There is a clear alcohol problem here, which considering he is now past 30 and still every bit as prone to injury as he was at his peak, is likely to mean nobody will touch him with a cocktail stirrer once the Blues have poured him away. Zac Guildford gets chances on account of youth and potential, Henson's had his; chances, youth and potential, Henson's had and wasted them all.

He's been a victim of bad advice through his career. Whichever publicist thought releasing an autobiography barely halfway through his career would be a good idea for Henson ought to be sent back to PR school. Reality TV shows in spangly uniforms, high-profile marriages and splits, multiple other distractions from actually concentrating on the game and training… no, no, no. Those surrounding him have not done a good job either.

But it ought now to be pretty clear that Henson himself is uncontrollable, that he needs some help well away from a public sphere and to find a perspective on life that is a little more sober, otherwise his is a story with the potential to end spectacularly badly.


Congratulations to Stuart Lancaster were forthcoming from all angles this week, including our offices where we feel the right choice has probably been made for England in the wake of a successful Six Nations.

But the most interesting reaction was from Ben Cohen, probably the only dissenting voice among the rabble, who made sure Lancaster knew the tide of goodwill could turn soon and turn fast if progress did not continue to be made.

“Nick Mallett has got credentials coming out of his ears, he has got a great CV. And Wayne Smith. They are people who know how to react in tough times,” said Cohen.

“Let's be frank, you look at the Six Nations as a honeymoon period and there are testing times to come ahead.

It's a good point well-made. It's quite important for Lancaster that the RFU make sure he has a deeply experienced mentor at his disposal – Mallett is still available, but we'd also be surprised if Sir Clive Woodward is not ushered into the background somewhere.

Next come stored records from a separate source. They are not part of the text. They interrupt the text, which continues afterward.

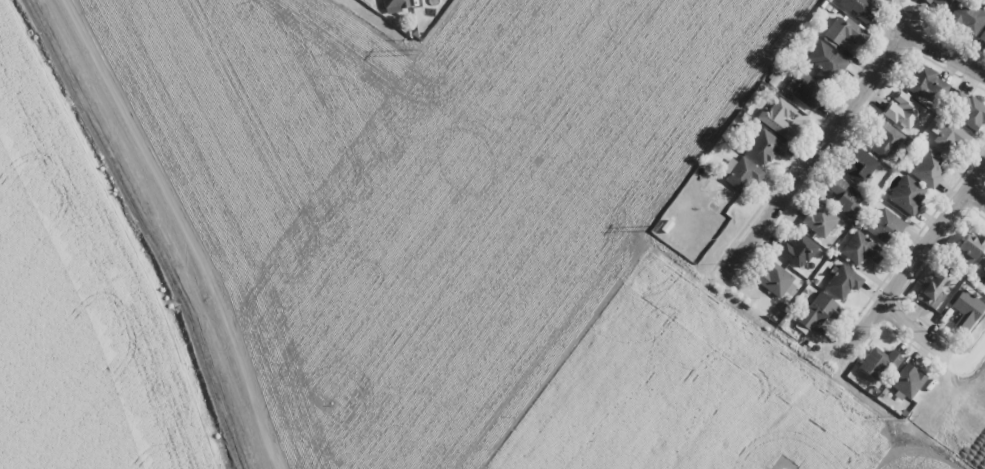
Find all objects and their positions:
building: (940, 3)
building: (395, 5)
building: (860, 8)
building: (967, 17)
building: (844, 31)
building: (982, 36)
power tower: (413, 52)
building: (825, 62)
building: (927, 83)
building: (802, 88)
building: (968, 109)
building: (903, 110)
road: (845, 114)
building: (778, 118)
building: (950, 137)
building: (884, 140)
building: (764, 147)
building: (859, 165)
building: (927, 168)
building: (740, 172)
building: (907, 195)
building: (844, 196)
road: (977, 196)
building: (819, 219)
building: (884, 224)
power tower: (652, 227)
crop: (387, 243)
building: (969, 248)
building: (797, 249)
building: (860, 249)
road: (912, 265)
building: (983, 267)
building: (774, 278)
building: (842, 281)
building: (931, 285)
building: (966, 309)
building: (816, 310)
road: (935, 346)
building: (878, 362)
building: (907, 380)
power tower: (908, 417)

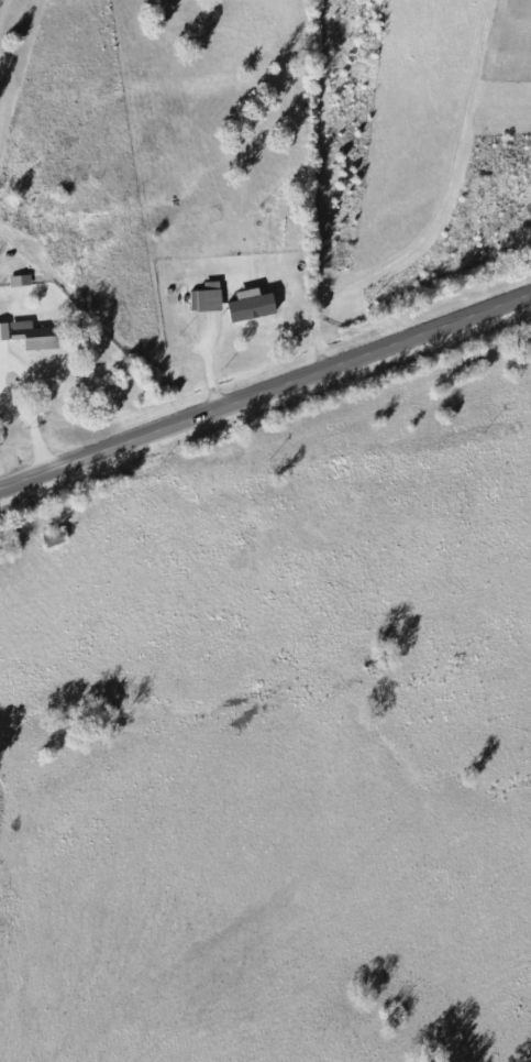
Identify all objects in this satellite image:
building: (24, 280)
building: (211, 298)
building: (256, 305)
building: (6, 332)
building: (40, 336)
road: (265, 390)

It's clear the RFU have managed to locate a real local coaching talent with huge international-level potential. Developing and advising that talent correctly over the next couple of years will be every bit as important as making sure the academy programs making young players for the future are running well.


The Bulls in pink? Yes really.

God it was horrible – with the exception of Stade Français' occasional efforts, such as that baby-pooh brown effort they once sported for the Heineken Cup – the kit has to be comfortably the worst abomination ever inflicted upon the casual spectator.

But why? Stade played in pink as a part of a club drive based around the identity of gay Paris. Other clubs have done so in aid of breast cancer.

But the Bulls? One of the world's most conservative and male-dominated places? Bright, neon, keep-the-ships-off-the-rocks pink? Can't find many good reasons there

Here's the official line: “the away shirt, as with the home shirt launched in December 2011, has a dramatic “smash” design inspired by the phrase “bull in a china shop” and expresses the Bulls' powerful playing style.

“The complexity of the design, which combines a chevron-like effect, is designed to distract opposition players.

“In designing the new away shirt Puma wanted to create a statement on the field, so we have opted for a striking colourway inspired by the purple Jacaranda trees that are synonymous with Pretoria.”

So there you go. Perfectly understandable reasons. Nothing to do with the need to create something vivid and different in order to make mints of money on selling replicas. Nothing at all.